While I sympathize with Gary's position, I think the comment makes a fair point. There is a complex set of conflicting requirements here. OnStar has a set of procedures that reflect some policies about privacy and security, and it is may well have been these policies that inhibited the kind of response that Gary expected.
So I took a look at OnStar's own description of its system. The "Safe and Sound" plan includes a service called Stolen Vehicle Location Assistance, and quotes a satisfied customer whose car was found within an hour of its theft being reported. While OnStar does not promise to locate every stolen car within any given time period, the emphasis seems to be on finding vehicles that have been abandoned by the thief, rather than vehicles that are still being driven away.
If Gary had read the small print on the OnStar contract, would he have been able to work out OnStar's likely behaviour in advance? Not necessarily - policies like these are often not declared as part of the contract, but may only become visible when a particular situation arises.
This example prompts me to make four general points for SOA. There are some common patterns about the way systems and services are governed by policies, and it doesn't seem to make much difference whether the services are software-based or clerical/bureaucratic.
Firstly, that during a crisis, your freedom of action may be constrained by policies in unexpected ways. And it is often impossible to get such policies changed or overridden in the heat of the moment.

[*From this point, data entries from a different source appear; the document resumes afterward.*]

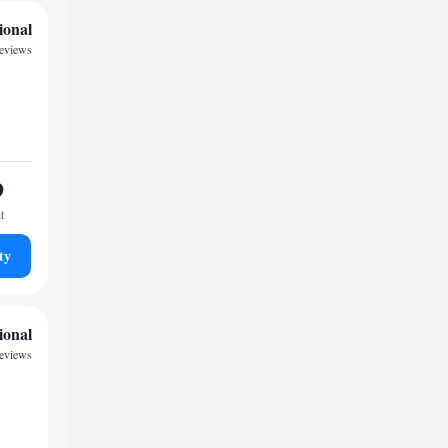
ional
reviews
9
t
ty
ional
reviews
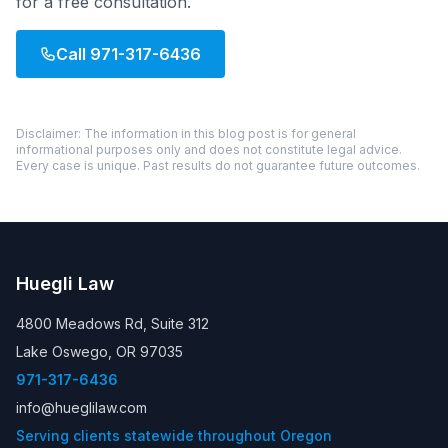
for a free consultation.
Call
971-317-6436
Disclaimer: The information in this blog post is for general
informational purposes only and does not constitute legal advice.
Every case is unique. Past results do not guarantee future outcomes.
Huegli Law
4800 Meadows Rd, Suite 312
Lake Oswego, OR 97035
971-317-6436
info@hueglilaw.com
Serving clients statewide throughout Oregon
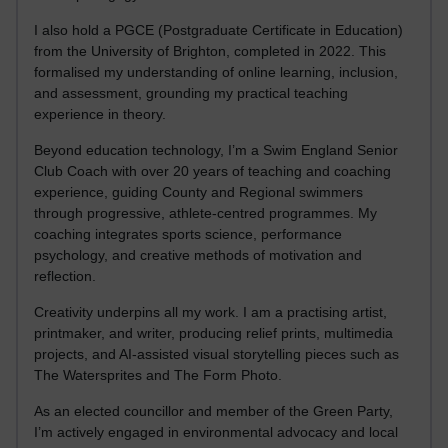
I also hold a PGCE (Postgraduate Certificate in Education)
from the University of Brighton, completed in 2022. This
formalised my understanding of online learning, inclusion,
and assessment, grounding my practical teaching
experience in theory.
Beyond education technology, I’m a Swim England Senior
Club Coach with over 20 years of teaching and coaching
experience, guiding County and Regional swimmers
through progressive, athlete-centred programmes. My
coaching integrates sports science, performance
psychology, and creative methods of motivation and
reflection.
Creativity underpins all my work. I am a practising artist,
printmaker, and writer, producing relief prints, multimedia
projects, and AI-assisted visual storytelling pieces such as
The Watersprites and The Form Photo.
As an elected councillor and member of the Green Party,
I’m actively engaged in environmental advocacy and local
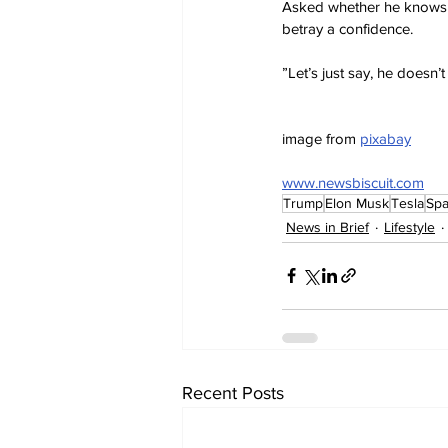
Asked whether he knows of
betray a confidence.
”Let’s just say, he doesn
image from 
pixabay
www.newsbiscuit.com
Trump
Elon Musk
Tesla
Sp
News in Brief
Lifestyle
Recent Posts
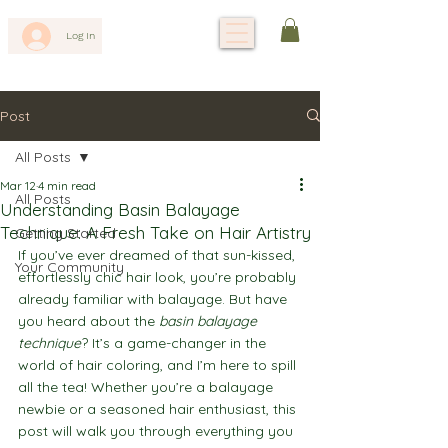
Log In
Post
All Posts
Mar 12
4 min read
All Posts
Understanding Basin Balayage
Technique: A Fresh Take on Hair Artistry
Getting Started
If you’ve ever dreamed of that sun-kissed, 
Your Community
effortlessly chic hair look, you’re probably 
already familiar with balayage. But have 
you heard about the 
basin balayage 
technique
? It’s a game-changer in the 
world of hair coloring, and I’m here to spill 
all the tea! Whether you’re a balayage 
newbie or a seasoned hair enthusiast, this 
post will walk you through everything you 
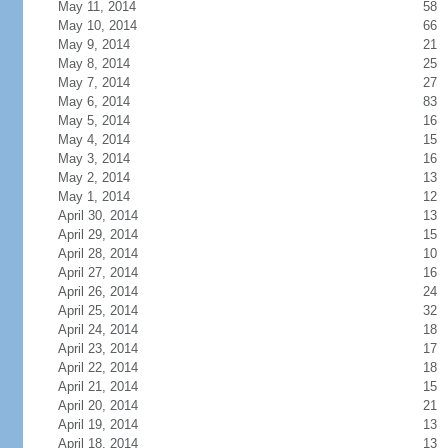
May 11, 2014
58
May 10, 2014
66
May 9, 2014
21
May 8, 2014
25
May 7, 2014
27
May 6, 2014
83
May 5, 2014
16
May 4, 2014
15
May 3, 2014
16
May 2, 2014
13
May 1, 2014
12
April 30, 2014
13
April 29, 2014
15
April 28, 2014
10
April 27, 2014
16
April 26, 2014
24
April 25, 2014
32
April 24, 2014
18
April 23, 2014
17
April 22, 2014
18
April 21, 2014
15
April 20, 2014
21
April 19, 2014
13
April 18, 2014
13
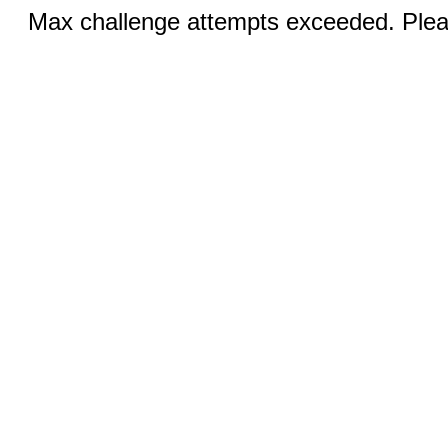
Max challenge attempts exceeded. Pleas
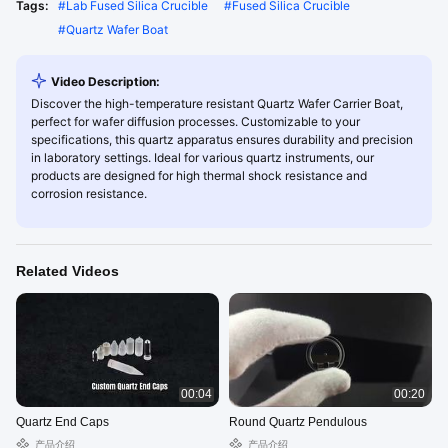
Tags:
#
Lab Fused Silica Crucible
#
Fused Silica Crucible
#
Quartz Wafer Boat
Video Description:
Discover the high-temperature resistant Quartz Wafer Carrier Boat,
perfect for wafer diffusion processes. Customizable to your
specifications, this quartz apparatus ensures durability and precision
in laboratory settings. Ideal for various quartz instruments, our
products are designed for high thermal shock resistance and
corrosion resistance.
Related Videos
00:04
00:20
Quartz End Caps
Round Quartz Pendulous
产品介绍
产品介绍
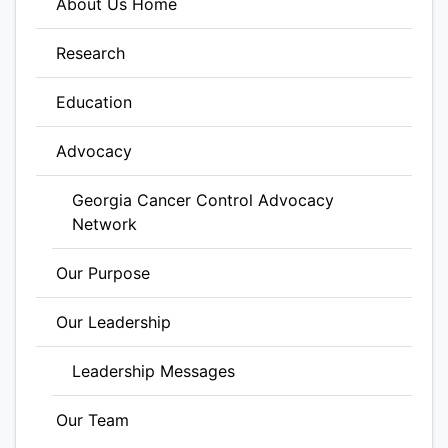
About Us Home
Research
Education
Advocacy
Georgia Cancer Control Advocacy
Network
Our Purpose
Our Leadership
Leadership Messages
Our Team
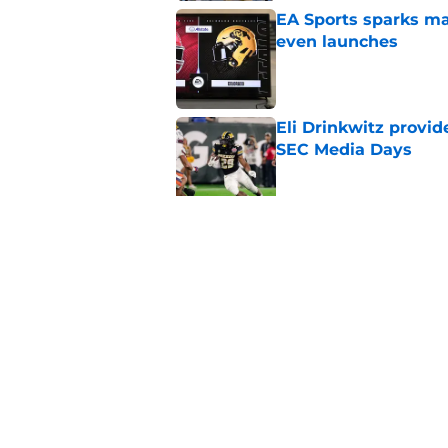
EA Sports sparks ma
even launches
Published by on Invalid Dat
Eli Drinkwitz provi
SEC Media Days
Published by on Invalid Dat
3 College Football 
in 2026
Published by on Invalid Dat
5 related articles loaded
Home
/
Iowa Hawkeyes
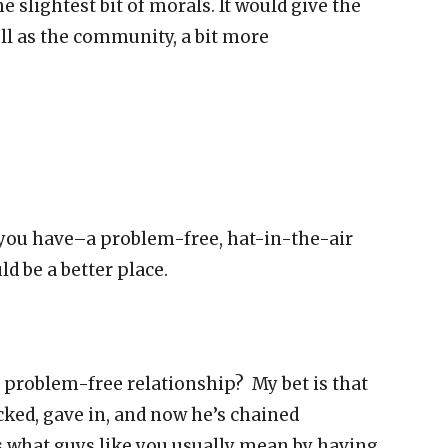
he slightest bit of morals. It would give the
ll as the community, a bit more
t you have–a problem-free, hat-in-the-air
d be a better place.
 problem-free relationship? My bet is that
cked, gave in, and now he’s chained
 what guys like you usually mean by having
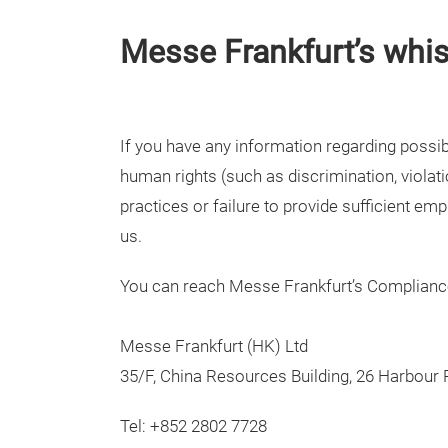
Messe Frankfurt’s whi
If you have any information regarding possib
human rights (such as discrimination, violat
practices or failure to provide sufficient em
us.
You can reach Messe Frankfurt’s Complian
Messe Frankfurt (HK) Ltd
35/F, China Resources Building, 26 Harbour
Tel: +852 2802 7728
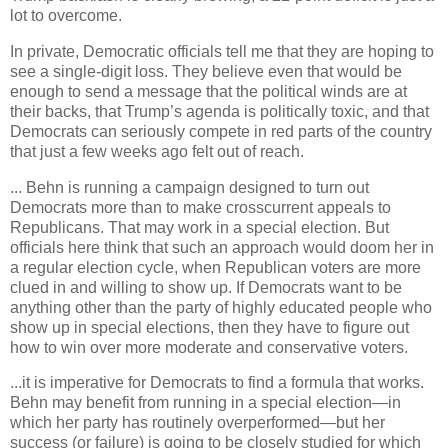
lot to overcome.
In private, Democratic officials tell me that they are hoping to
see a single-digit loss. They believe even that would be
enough to send a message that the political winds are at
their backs, that Trump’s agenda is politically toxic, and that
Democrats can seriously compete in red parts of the country
that just a few weeks ago felt out of reach.
... Behn is running a campaign designed to turn out
Democrats more than to make crosscurrent appeals to
Republicans. That may work in a special election. But
officials here think that such an approach would doom her in
a regular election cycle, when Republican voters are more
clued in and willing to show up. If Democrats want to be
anything other than the party of highly educated people who
show up in special elections, then they have to figure out
how to win over more moderate and conservative voters.
...it is imperative for Democrats to find a formula that works.
Behn may benefit from running in a special election—in
which her party has routinely overperformed—but her
success (or failure) is going to be closely studied for which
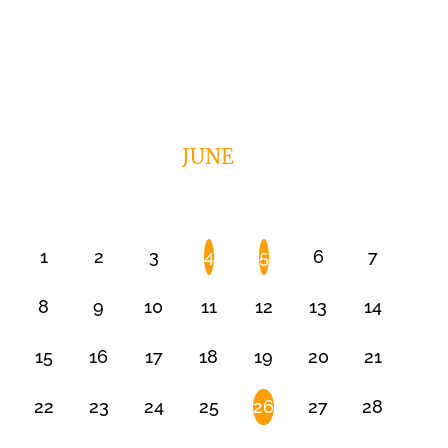
JUNE
1
2
3
4
5
6
7
8
9
10
11
12
13
14
15
16
17
18
19
20
21
22
23
24
25
26
27
28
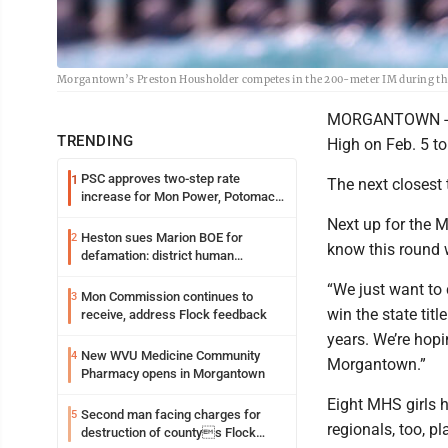
Morgantown’s Preston Housholder competes in the 200-meter IM during the
MORGANTOWN -- T
TRENDING
High on Feb. 5 to
PSC approves two-step rate
1
The next closest
increase for Mon Power, Potomac
Edison
Next up for the 
Heston sues Marion BOE for
2
know this round 
defamation: district human
resources officer also files suit
“We just want to
Mon Commission continues to
3
win the state tit
receive, address Flock feedback
years. We’re hopin
New WVU Medicine Community
4
Morgantown.”
Pharmacy opens in Morgantown
Eight MHS girls 
Second man facing charges for
5
regionals, too, pl
destruction of countys Flock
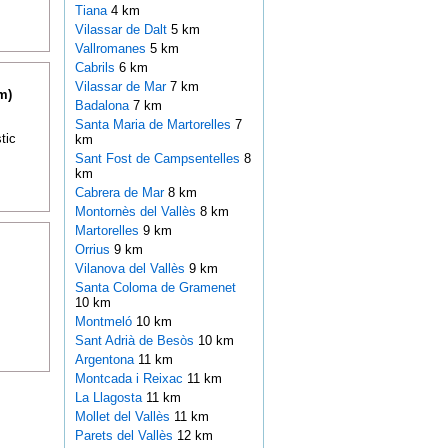
Tiana
4 km
Vilassar de Dalt
5 km
Vallromanes
5 km
Cabrils
6 km
Vilassar de Mar
7 km
m)
Badalona
7 km
Santa Maria de Martorelles
7
tic
km
Sant Fost de Campsentelles
8
km
Cabrera de Mar
8 km
Montornès del Vallès
8 km
Martorelles
9 km
Orrius
9 km
Vilanova del Vallès
9 km
Santa Coloma de Gramenet
10 km
Montmeló
10 km
Sant Adrià de Besòs
10 km
Argentona
11 km
Montcada i Reixac
11 km
La Llagosta
11 km
Mollet del Vallès
11 km
Parets del Vallès
12 km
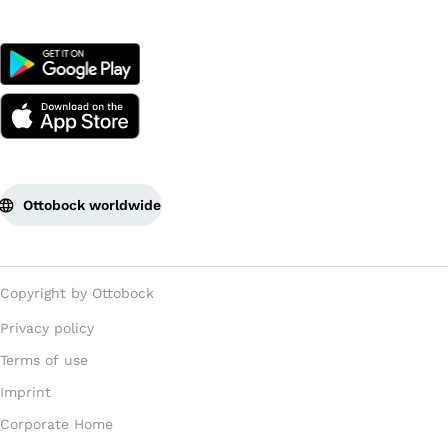
Ottobock worldwide
Copyright by Ottobock
Privacy policy
Terms of use
Imprint
Corporate Home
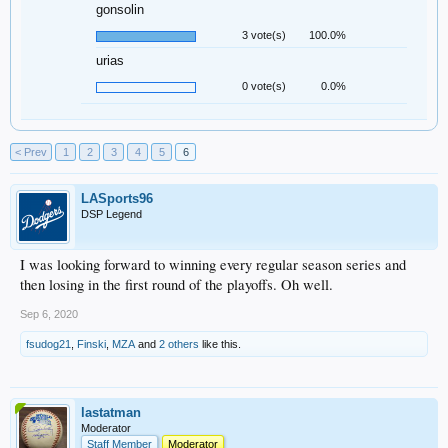
gonsolin
3 vote(s)
100.0%
urias
0 vote(s)
0.0%
< Prev
1
2
3
4
5
6
LASports96
DSP Legend
I was looking forward to winning every regular season series and
then losing in the first round of the playoffs. Oh well.
Sep 6, 2020
fsudog21
,
Finski
,
MZA
and
2 others
like this.
lastatman
Moderator
Staff Member
Moderator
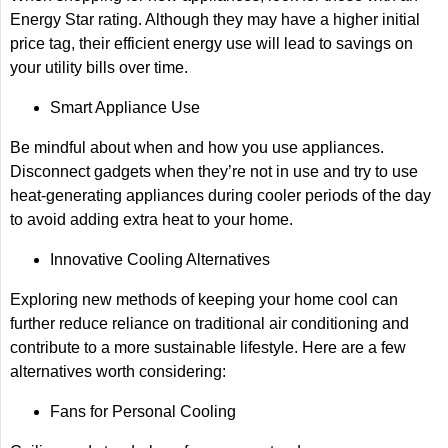
Energy Star rating. Although they may have a higher initial
price tag, their efficient energy use will lead to savings on
your utility bills over time.
Smart Appliance Use
Be mindful about when and how you use appliances.
Disconnect gadgets when they’re not in use and try to use
heat-generating appliances during cooler periods of the day
to avoid adding extra heat to your home.
Innovative Cooling Alternatives
Exploring new methods of keeping your home cool can
further reduce reliance on traditional air conditioning and
contribute to a more sustainable lifestyle. Here are a few
alternatives worth considering:
Fans for Personal Cooling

Secondly, policies (even badly implemented ones) are usually there for a reason. Even if you have the authority to make hasty and piecemeal changes to policies, it's not always a good idea. (Indeed, it is the badly implemented policies that are the most likely to cause worse problems when you try and change them quickly.)
Thirdly, you may not be told in advance what the policies are - you may have to infer them from the behaviour of the counterparty - in a crisis. (There is a popular belief that we learn more about other people during a crisis.) (When there is a major crisis, does your service provider allocate scarce resources equitably between its customers, or do some categories of customer get special treatment?)
And fourthly, the aggregate behaviour of complex networks of interacting services depends on the composition of the policies governing these services. So you have to find non-crisis time to think about policies and their (emergent, composite) effects.